Standard Uptake Values (SUVs) from Position Emission Tomography (PET) imaging are used clinically to track tumour response to chemotherapy. The values are dependent on the reconstruction method, and must be measured consistently and accurately to be used clinically. GE Healthcare’s Q.Clear software uses a noise reduction and edge enhancement algorithm within their iterative reconstruction to improve image quality. The Q.SUV values calculated using this software are not the same as those using Ordered Subset Expectation Maximisation (OSEM), with GE Healthcare stating that their values are more accurate (Ross, 2014).

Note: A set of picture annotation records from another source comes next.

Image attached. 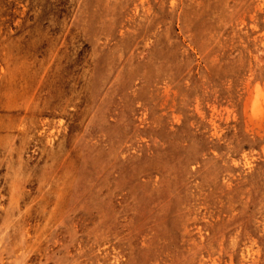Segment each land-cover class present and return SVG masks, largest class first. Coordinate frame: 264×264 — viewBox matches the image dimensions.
Segmentation results:
<instances>
[{
    "label": "rangeland",
    "instance_id": "1",
    "mask_svg": "<svg viewBox=\"0 0 264 264\" xmlns=\"http://www.w3.org/2000/svg\"><path fill=\"white\" fill-rule=\"evenodd\" d=\"M0 264H264V0H0Z\"/></svg>",
    "mask_w": 264,
    "mask_h": 264
}]
</instances>
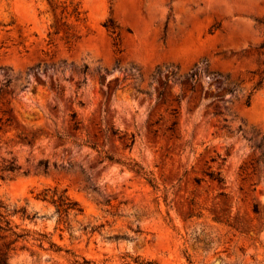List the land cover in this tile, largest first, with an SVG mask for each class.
Returning a JSON list of instances; mask_svg holds the SVG:
<instances>
[{
    "label": "rangeland",
    "instance_id": "obj_1",
    "mask_svg": "<svg viewBox=\"0 0 264 264\" xmlns=\"http://www.w3.org/2000/svg\"><path fill=\"white\" fill-rule=\"evenodd\" d=\"M263 44L264 0H0L6 264H264Z\"/></svg>",
    "mask_w": 264,
    "mask_h": 264
},
{
    "label": "trees",
    "instance_id": "obj_2",
    "mask_svg": "<svg viewBox=\"0 0 264 264\" xmlns=\"http://www.w3.org/2000/svg\"><path fill=\"white\" fill-rule=\"evenodd\" d=\"M68 6H72L71 14L78 17V15L80 14V12L78 11V7L76 5H73L71 2L67 4L66 1H63L60 5H56L52 7V10L54 11L58 7H61V12L63 13L68 8ZM218 26H219L218 24L213 26L211 29V33H213V29H216ZM103 27L110 33V35H114L112 39L115 43L116 39L118 38V33H116V25H114V22L112 21V19L107 18L103 23ZM84 72H85V69H84ZM262 85H264V67L261 71L259 80L254 86V89H258L262 87ZM248 104H249V101L246 100V105ZM219 114L220 112H215V115H219ZM105 157L110 161L114 160L113 157H110L108 155H106ZM17 169L18 167L15 165L14 161H9L8 163L4 164L3 167L1 168L2 171L4 170V171H9V172H13ZM135 170L138 173L139 172L142 173L140 167H136ZM142 174L145 175V173H142ZM210 177L213 180H216L218 182H222L223 180V177L221 176L220 172H217L216 174L211 173ZM145 179L151 185H153L152 184L153 179L151 177L146 176ZM37 198L40 199L41 201L48 202L54 205L55 213L58 217V223L61 221L62 222L66 221V218L69 215L77 216L78 214H82L83 212V209L78 205L76 201L72 200L69 197L65 189H58L56 187L55 188H43L42 191L38 194ZM17 213H20L22 217H26L29 219H33L35 217V214H33L32 216L27 214L26 209L23 207L12 211V214H17ZM10 216L12 215L8 209V206L0 200V239H3L5 237V235H3L2 233H6V232L14 236V238L11 241L3 243L2 247L0 248V264H6V261L8 258V251L10 249L12 250L14 249V247H11V245L15 243L18 240V238H21L23 236V234H18L16 233V231L13 230L12 225H11L12 219ZM78 264H93V263H89L88 261L83 260L82 263H78ZM133 264H157V263L153 261H143L142 259L137 257L134 259Z\"/></svg>",
    "mask_w": 264,
    "mask_h": 264
}]
</instances>
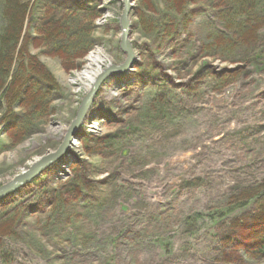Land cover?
Instances as JSON below:
<instances>
[{
    "label": "rangeland",
    "instance_id": "obj_1",
    "mask_svg": "<svg viewBox=\"0 0 264 264\" xmlns=\"http://www.w3.org/2000/svg\"><path fill=\"white\" fill-rule=\"evenodd\" d=\"M132 4L136 64L101 87L76 146L0 202V264H264L240 224L255 201L233 207L264 183V0ZM1 11L0 0V33ZM122 11L121 0L31 1L22 77L34 60L56 90L23 132L0 113V187L59 148L87 58L127 60ZM62 24L86 34L76 54L47 42Z\"/></svg>",
    "mask_w": 264,
    "mask_h": 264
},
{
    "label": "trees",
    "instance_id": "obj_2",
    "mask_svg": "<svg viewBox=\"0 0 264 264\" xmlns=\"http://www.w3.org/2000/svg\"><path fill=\"white\" fill-rule=\"evenodd\" d=\"M31 1L1 0L3 27L0 33V93L3 96L0 101V113L12 130L20 132L33 126L34 119L46 118L50 115L51 92L56 90L53 77L44 72L34 60L28 67L29 75L22 77L25 75L22 62L25 52L24 47L19 48V42ZM178 7L175 10L180 13L179 9L182 7V3ZM65 29L64 24L50 28L47 42L61 41L64 44L59 42L61 43L59 48H64V53L76 54L80 50L79 46L86 38V34L82 31L68 33ZM65 36L68 38L67 40H64ZM74 36H76V42L72 44L70 41ZM16 59L20 61H18L19 64L17 62L15 64ZM14 65L15 69L12 71ZM2 101L8 102L7 109H3ZM22 107L28 108L30 114H24V117L15 115L14 110ZM238 201L240 202L234 204L233 207L240 204L245 207L249 202L255 201L254 207L245 213L243 219H240V224L242 231L245 230L246 237L250 239L249 242L256 244L255 249L264 251V183L255 184L248 194L240 195Z\"/></svg>",
    "mask_w": 264,
    "mask_h": 264
},
{
    "label": "water",
    "instance_id": "obj_3",
    "mask_svg": "<svg viewBox=\"0 0 264 264\" xmlns=\"http://www.w3.org/2000/svg\"><path fill=\"white\" fill-rule=\"evenodd\" d=\"M132 0H123L124 10L120 18L121 24V49L127 55V60L119 66L109 65L104 71L96 78L92 86L87 91L86 96L83 98L81 106L77 111L74 121L71 123L64 140L59 148L42 158L37 163H34L23 174L16 176L9 183L0 187V202L11 195H15L22 187L31 184L37 177L42 175L48 168L54 165L60 158L64 157L72 142L75 140L76 134L81 127L88 111L91 109L92 104L101 89V87L116 74H127L136 64V54L129 41L130 36V21L129 16L133 6L130 4Z\"/></svg>",
    "mask_w": 264,
    "mask_h": 264
},
{
    "label": "bare ground",
    "instance_id": "obj_4",
    "mask_svg": "<svg viewBox=\"0 0 264 264\" xmlns=\"http://www.w3.org/2000/svg\"><path fill=\"white\" fill-rule=\"evenodd\" d=\"M123 4V0H121ZM130 3V2H129ZM132 6V2L130 3ZM134 8V7H133ZM132 8V10H133ZM123 10H124V5H123ZM131 10V12H132ZM123 12V11H122ZM130 12V14H131ZM107 63V58L104 56L102 53H94L91 54L87 58V68L84 70V72L80 73L76 80L74 82H80L82 83L87 90L92 86L93 82L96 80V78L104 71V65ZM110 64H107L105 68H107ZM76 140V139H75ZM75 140L72 142L71 146H76L77 142ZM55 152V151H54ZM67 153V152H66ZM66 155V154H65ZM63 158V157H62ZM62 158H60L57 162H59ZM40 159L36 160L34 163H37ZM56 162V163H57ZM55 163V164H56ZM32 164V165H33ZM53 166V165H52ZM51 166V167H52ZM49 169V168H48ZM47 169V170H48ZM25 187V186H24ZM22 187V188H24ZM21 188V189H22ZM20 189V190H21Z\"/></svg>",
    "mask_w": 264,
    "mask_h": 264
}]
</instances>
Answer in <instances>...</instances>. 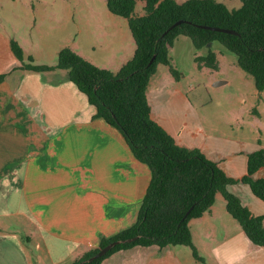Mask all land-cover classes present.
<instances>
[{"label": "crops", "instance_id": "1", "mask_svg": "<svg viewBox=\"0 0 264 264\" xmlns=\"http://www.w3.org/2000/svg\"><path fill=\"white\" fill-rule=\"evenodd\" d=\"M103 15L94 18L101 25L94 33L99 38L96 46H90L93 53L83 40L63 47L116 72L133 55L135 45L126 18L108 8ZM10 38L0 33V74L6 73L0 82V203L6 200L7 206L12 205L9 210L0 206V264H73L97 247L100 236H111L135 221L150 170L134 158L115 127L92 118L94 107L66 78V70L21 68ZM23 52L34 63L55 61H39ZM244 82L250 87L251 114L261 115L264 90L258 92L246 77ZM178 84L169 70L161 80L151 76L146 89L151 118L179 146L199 149L229 177L244 176L248 154L264 148V143L258 136L251 142L240 136L224 139V133L191 116L194 108ZM181 107L186 109L185 119L179 114ZM253 177L264 178V166ZM228 190L254 215L264 216V201L247 184L235 183ZM215 208L213 203L208 212L189 221L192 241L206 261L264 264V248L252 244L233 217H225L229 229L216 224L224 213L220 210L218 216ZM217 225L222 226L223 239L204 242L216 236ZM185 248L133 246L112 253L100 264H200Z\"/></svg>", "mask_w": 264, "mask_h": 264}, {"label": "trees", "instance_id": "2", "mask_svg": "<svg viewBox=\"0 0 264 264\" xmlns=\"http://www.w3.org/2000/svg\"><path fill=\"white\" fill-rule=\"evenodd\" d=\"M239 1V7L228 8L217 0H105L111 13L126 18L135 45L133 55L116 72L97 67L69 47L57 52L53 64L34 63L30 55L25 62L22 48L14 39L9 40L21 68L40 72L66 70V78L94 107L92 118H101L115 127L134 158L150 170L135 221L111 236H100L97 247L85 251L73 264H100L116 251L150 245L188 247L196 260L207 264L192 242L189 221L208 212L216 194L222 195L227 212L239 223L249 241L264 248V216L254 215L228 190L235 183L247 184L264 201V178L253 177L264 166V148L248 154L244 176L229 177L199 149L176 144L151 118L146 97L148 82L158 64L166 65L172 77L179 78L168 50L180 36L188 37L196 50L206 49L205 55L194 57L198 67L218 69L216 53L211 50L217 41L236 54L237 65L252 76L256 90H264V0ZM178 20L183 22L169 28ZM198 24L234 32L200 28ZM5 76L0 74V82ZM133 236L137 238L118 243L104 255L87 260L110 241Z\"/></svg>", "mask_w": 264, "mask_h": 264}, {"label": "rangeland", "instance_id": "3", "mask_svg": "<svg viewBox=\"0 0 264 264\" xmlns=\"http://www.w3.org/2000/svg\"><path fill=\"white\" fill-rule=\"evenodd\" d=\"M217 1L224 3L228 8L240 6L239 0ZM104 9H107L105 0H0V33L12 37L10 39H14L23 51L32 54L39 61L49 62L55 58L61 47L82 40L93 53L90 46H96L95 42L99 38L98 35L94 38V33L101 25V22L95 23L94 18L104 16ZM211 50L217 56V70L197 66L195 55H205L207 51L205 48L196 50L186 36L178 37L168 50L171 64L179 71L178 85L186 92V102L194 108L191 116L204 120L210 125H207L208 128L224 133V139H228V135L234 138L232 140L240 136L241 140L251 142L254 136H258L260 142L264 143V108L262 104L259 106L261 115L251 114L253 112L248 104L250 87L244 82L246 77L253 85L252 76L237 65L236 54L219 42L214 41ZM27 61L25 58V62ZM166 72L168 67L158 64L154 76L161 80ZM214 78L227 82L214 85ZM185 112L184 107L179 109L180 115L184 116ZM183 118L185 119V116ZM227 142L224 140V144ZM217 195L219 196L215 197L214 201L218 211L216 213L219 216L221 210L224 218L218 217L216 224L224 223V227L229 229L231 226L225 217L233 218L225 208L224 198L220 194ZM6 196L7 193L4 194V197ZM5 202L6 200H1L0 206L3 204L1 207L9 210L12 205L7 206ZM215 229L216 236L203 239L204 242L212 243L213 240L223 239L222 226L217 225ZM17 231L19 232V229ZM185 249L192 255L189 248ZM197 252L209 264L202 251L197 249Z\"/></svg>", "mask_w": 264, "mask_h": 264}, {"label": "water", "instance_id": "4", "mask_svg": "<svg viewBox=\"0 0 264 264\" xmlns=\"http://www.w3.org/2000/svg\"><path fill=\"white\" fill-rule=\"evenodd\" d=\"M183 22V20H178L176 22H174L169 28H172L173 26L179 24ZM200 28H205V29H210V30H215V31H221V32H231L233 33L234 31L228 28H222V27H217V26H209V25H202V24H198L197 25ZM207 46H210V44H208ZM154 56L151 58L150 62L153 60ZM220 83H222V81H215L214 85H219ZM190 209H188L184 215V217L189 213ZM137 238V236H133V237H129L126 239H118V240H114V241H110L109 243H107L106 245H104L103 247L99 248L98 251L96 253H94L91 257L87 258L88 261L96 259L102 255H104L109 249H111L114 245L118 244V243H122V242H130L133 241Z\"/></svg>", "mask_w": 264, "mask_h": 264}]
</instances>
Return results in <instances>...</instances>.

The two reconstructions will be compared on SUV’s and noise properties, using phantom data. The analysis of data has been inspired by Bailey and Kalemis (2005) and Schmidtlein et al. (2010), in that the data will be binned into multiple frames, and the reconstructions compared on noise variables. List-mode acquisition will be used, to allow the data to be re-binned off-line into a specified number of statistically independent projections, which can be combined to estimate differing noise and activity levels. This partitioning of the data and reduced count rate will amplify noise.
The aim of this project is to investigate the effect of the noise in the image, when propagated through the reconstruction algorithm, by comparing image quality and quantification. There will be an investigation into whether there is a relationship between the noise in the image and the uptake value measured.